# Aim of the task
Restate the data below word for word. Leave the images out.

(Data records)
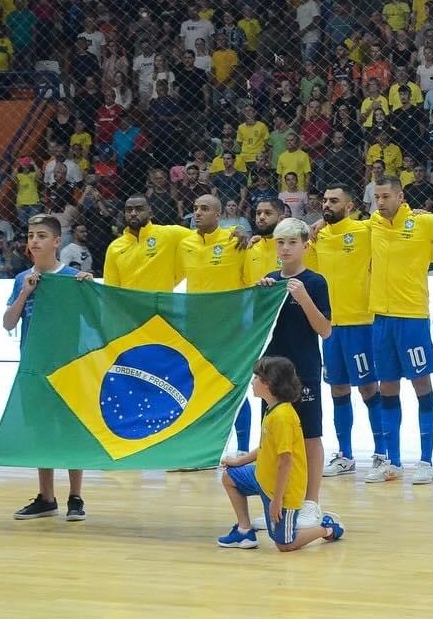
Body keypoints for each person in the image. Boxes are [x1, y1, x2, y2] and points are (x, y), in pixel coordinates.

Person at [4, 215, 87, 521]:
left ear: (56, 242)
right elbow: (8, 323)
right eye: (30, 235)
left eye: (41, 235)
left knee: (71, 430)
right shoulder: (21, 279)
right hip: (33, 368)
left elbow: (94, 323)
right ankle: (46, 497)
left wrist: (88, 292)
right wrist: (25, 291)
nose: (34, 241)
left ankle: (75, 497)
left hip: (67, 368)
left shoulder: (74, 278)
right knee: (40, 431)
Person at [366, 177, 433, 483]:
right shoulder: (372, 224)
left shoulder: (423, 223)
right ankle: (393, 462)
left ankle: (425, 461)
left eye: (386, 196)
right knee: (387, 388)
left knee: (421, 385)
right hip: (381, 319)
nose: (380, 202)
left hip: (412, 318)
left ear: (401, 197)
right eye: (377, 196)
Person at [216, 357, 344, 551]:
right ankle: (244, 531)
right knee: (229, 477)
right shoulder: (272, 410)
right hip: (263, 479)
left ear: (268, 384)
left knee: (285, 544)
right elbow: (266, 448)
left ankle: (326, 528)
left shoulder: (283, 417)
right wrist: (239, 461)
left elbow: (286, 462)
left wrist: (276, 502)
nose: (252, 382)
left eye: (256, 378)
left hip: (283, 492)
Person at [256, 218, 333, 527]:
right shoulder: (269, 281)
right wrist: (259, 298)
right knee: (272, 436)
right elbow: (256, 330)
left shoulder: (315, 282)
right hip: (271, 373)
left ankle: (311, 502)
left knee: (310, 435)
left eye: (291, 242)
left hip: (305, 369)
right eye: (280, 242)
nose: (285, 248)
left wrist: (303, 299)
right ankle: (274, 503)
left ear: (305, 245)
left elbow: (325, 330)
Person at [310, 186, 389, 483]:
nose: (327, 205)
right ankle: (345, 455)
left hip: (361, 323)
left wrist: (415, 213)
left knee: (369, 388)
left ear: (351, 205)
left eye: (334, 201)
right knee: (338, 389)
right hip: (331, 326)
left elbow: (392, 219)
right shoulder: (318, 237)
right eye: (325, 200)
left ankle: (382, 453)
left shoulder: (364, 229)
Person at [180, 194, 253, 451]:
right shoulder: (184, 242)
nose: (197, 213)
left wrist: (243, 230)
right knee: (199, 389)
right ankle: (202, 448)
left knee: (234, 386)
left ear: (219, 215)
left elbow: (252, 279)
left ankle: (242, 448)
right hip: (195, 330)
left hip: (230, 329)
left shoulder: (235, 240)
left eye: (205, 209)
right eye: (195, 208)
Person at [103, 194, 192, 289]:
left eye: (139, 209)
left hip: (159, 303)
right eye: (129, 210)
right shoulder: (114, 247)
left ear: (151, 214)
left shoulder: (170, 234)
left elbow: (202, 239)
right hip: (128, 303)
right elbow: (111, 289)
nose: (133, 213)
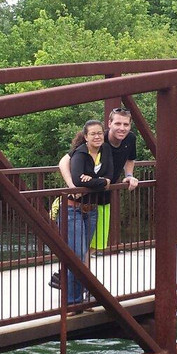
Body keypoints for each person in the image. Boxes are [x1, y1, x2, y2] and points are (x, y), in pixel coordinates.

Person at [57, 107, 139, 252]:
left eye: (126, 124)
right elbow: (64, 161)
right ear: (109, 124)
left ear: (130, 125)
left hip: (104, 198)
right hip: (85, 198)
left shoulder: (130, 139)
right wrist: (72, 186)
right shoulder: (100, 138)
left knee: (93, 247)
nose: (122, 128)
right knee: (80, 248)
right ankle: (76, 273)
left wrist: (129, 176)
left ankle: (81, 273)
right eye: (118, 124)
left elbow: (130, 159)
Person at [50, 119, 113, 308]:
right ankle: (72, 302)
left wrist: (95, 180)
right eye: (93, 134)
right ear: (85, 137)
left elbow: (109, 177)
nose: (97, 136)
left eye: (100, 133)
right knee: (76, 255)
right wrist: (100, 181)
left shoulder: (106, 150)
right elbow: (78, 180)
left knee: (83, 253)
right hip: (72, 209)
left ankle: (78, 294)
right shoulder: (80, 153)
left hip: (91, 210)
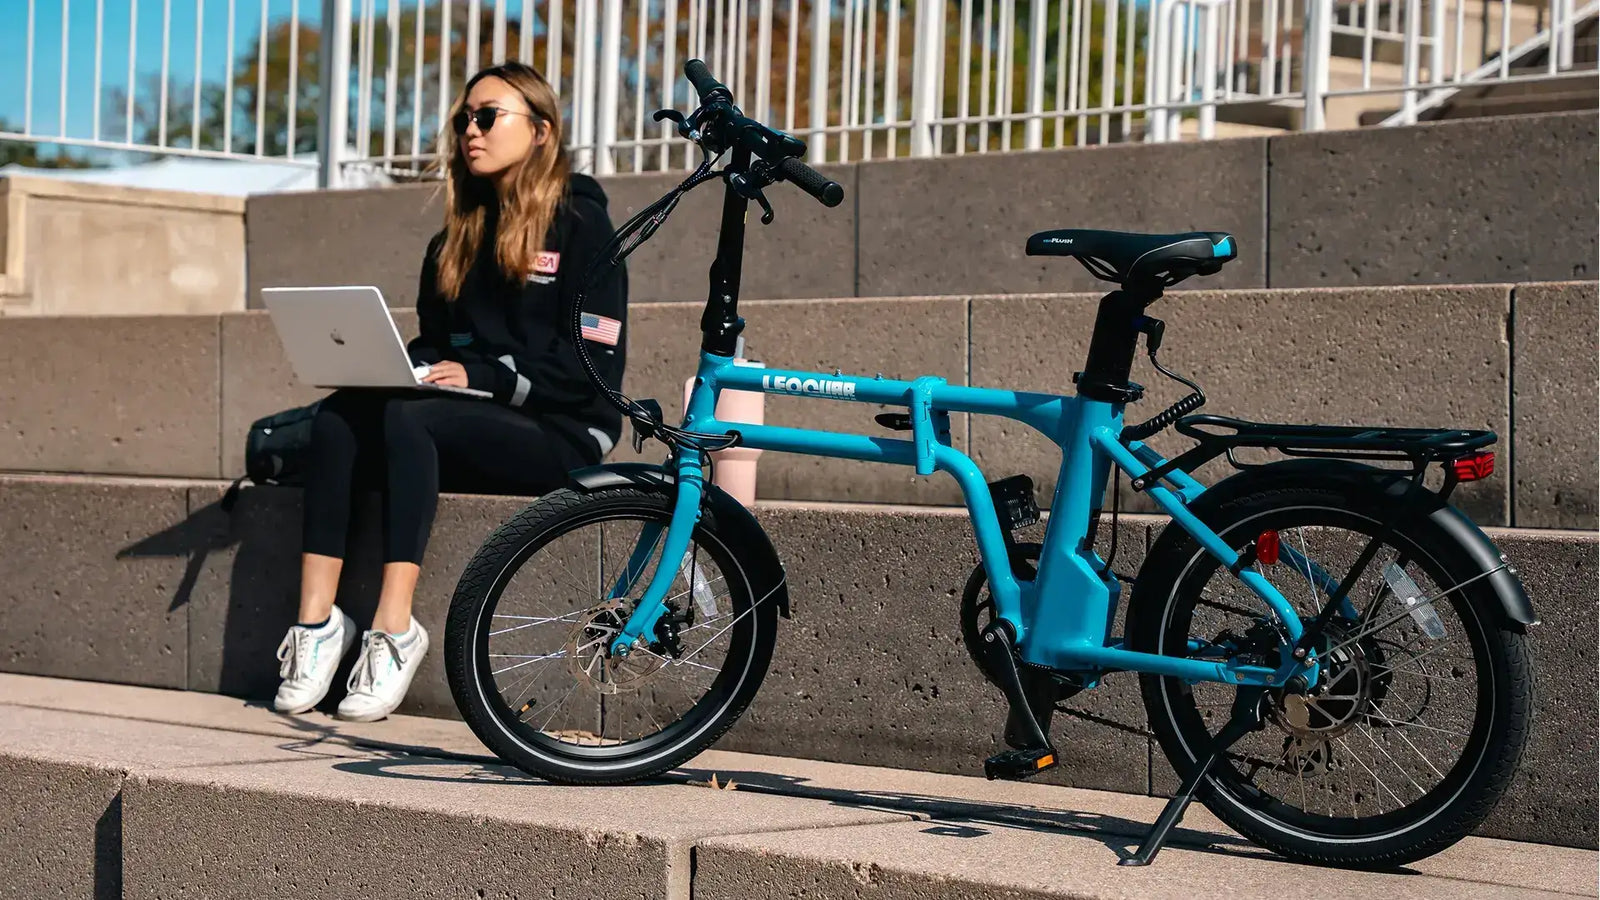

# Task output
Body keypoints for each person in the image. Boxes are [x1, y1, x2, y2] and points are (x, y), in pixel coordinates.

Person at [4, 215, 87, 521]:
left ear: (56, 242)
right elbow: (8, 323)
right eye: (30, 235)
left eye: (41, 235)
left knee: (71, 430)
right shoulder: (21, 279)
right hip: (33, 368)
left elbow: (94, 323)
right ankle: (46, 497)
left wrist: (88, 292)
right wrist: (25, 291)
nose: (34, 241)
left ankle: (75, 497)
left hip: (67, 368)
left shoulder: (74, 278)
right knee: (40, 431)
Person at [366, 177, 433, 483]:
right shoulder: (372, 224)
left shoulder: (423, 223)
right ankle: (393, 462)
left ankle: (425, 461)
left eye: (386, 196)
right knee: (387, 388)
left knee: (421, 385)
right hip: (381, 319)
nose: (380, 202)
left hip: (412, 318)
left ear: (401, 197)
right eye: (377, 196)
Person at [216, 357, 344, 551]:
right ankle: (244, 531)
right knee: (229, 477)
right shoulder: (272, 410)
right hip: (263, 479)
left ear: (268, 384)
left knee: (285, 544)
right elbow: (266, 448)
left ankle: (326, 528)
left shoulder: (283, 417)
right wrist: (239, 461)
left elbow: (286, 462)
left wrist: (276, 502)
nose: (252, 382)
left eye: (256, 378)
left hip: (283, 492)
Person at [256, 218, 333, 527]:
right shoulder: (269, 281)
right wrist: (259, 298)
right knee: (272, 436)
right elbow: (256, 330)
left shoulder: (315, 282)
right hip: (271, 373)
left ankle: (311, 502)
left knee: (310, 435)
left eye: (291, 242)
left hip: (305, 369)
right eye: (280, 242)
nose: (285, 248)
left wrist: (303, 299)
right ankle: (274, 503)
left ear: (305, 245)
left elbow: (325, 330)
Person at [310, 186, 389, 483]:
nose: (327, 205)
right ankle: (345, 455)
left hip: (361, 323)
left wrist: (415, 213)
left knee: (369, 388)
left ear: (351, 205)
left eye: (334, 201)
right knee: (338, 389)
right hip: (331, 326)
left elbow: (392, 219)
right shoulder: (318, 237)
right eye: (325, 200)
left ankle: (382, 453)
left shoulder: (364, 229)
Person at [180, 194, 253, 451]:
right shoulder: (184, 242)
nose: (197, 213)
left wrist: (243, 230)
right knee: (199, 389)
right ankle: (202, 448)
left knee: (234, 386)
left ear: (219, 215)
left elbow: (252, 279)
left ankle: (242, 448)
right hip: (195, 330)
left hip: (230, 329)
left shoulder: (235, 240)
left eye: (205, 209)
right eye: (195, 208)
Person at [103, 194, 192, 289]:
left eye: (139, 209)
left hip: (159, 303)
right eye: (129, 210)
right shoulder: (114, 247)
left ear: (151, 214)
left shoulder: (170, 234)
left elbow: (202, 239)
right hip: (128, 303)
right elbow: (111, 289)
nose: (133, 213)
Body keypoints for each person in the image. Boxes are [x1, y1, x2, y2] and points are (x, y), in pixel coordinates.

Person at [57, 107, 139, 252]:
left eye: (126, 124)
right elbow: (64, 161)
right ear: (109, 124)
left ear: (130, 125)
left hip: (104, 198)
right hip: (85, 198)
left shoulder: (130, 139)
right wrist: (72, 186)
right shoulder: (100, 138)
left knee: (93, 247)
nose: (122, 128)
right knee: (80, 248)
right ankle: (76, 273)
left wrist: (129, 176)
left ankle: (81, 273)
right eye: (118, 124)
left elbow: (130, 159)
Person at [50, 119, 113, 308]:
right ankle: (72, 302)
left wrist: (95, 180)
right eye: (93, 134)
right ear: (85, 137)
left elbow: (109, 177)
nose: (97, 136)
left eye: (100, 133)
right knee: (76, 255)
right wrist: (100, 181)
left shoulder: (106, 150)
right elbow: (78, 180)
left knee: (83, 253)
right hip: (72, 209)
left ankle: (78, 294)
right shoulder: (80, 153)
left hip: (91, 210)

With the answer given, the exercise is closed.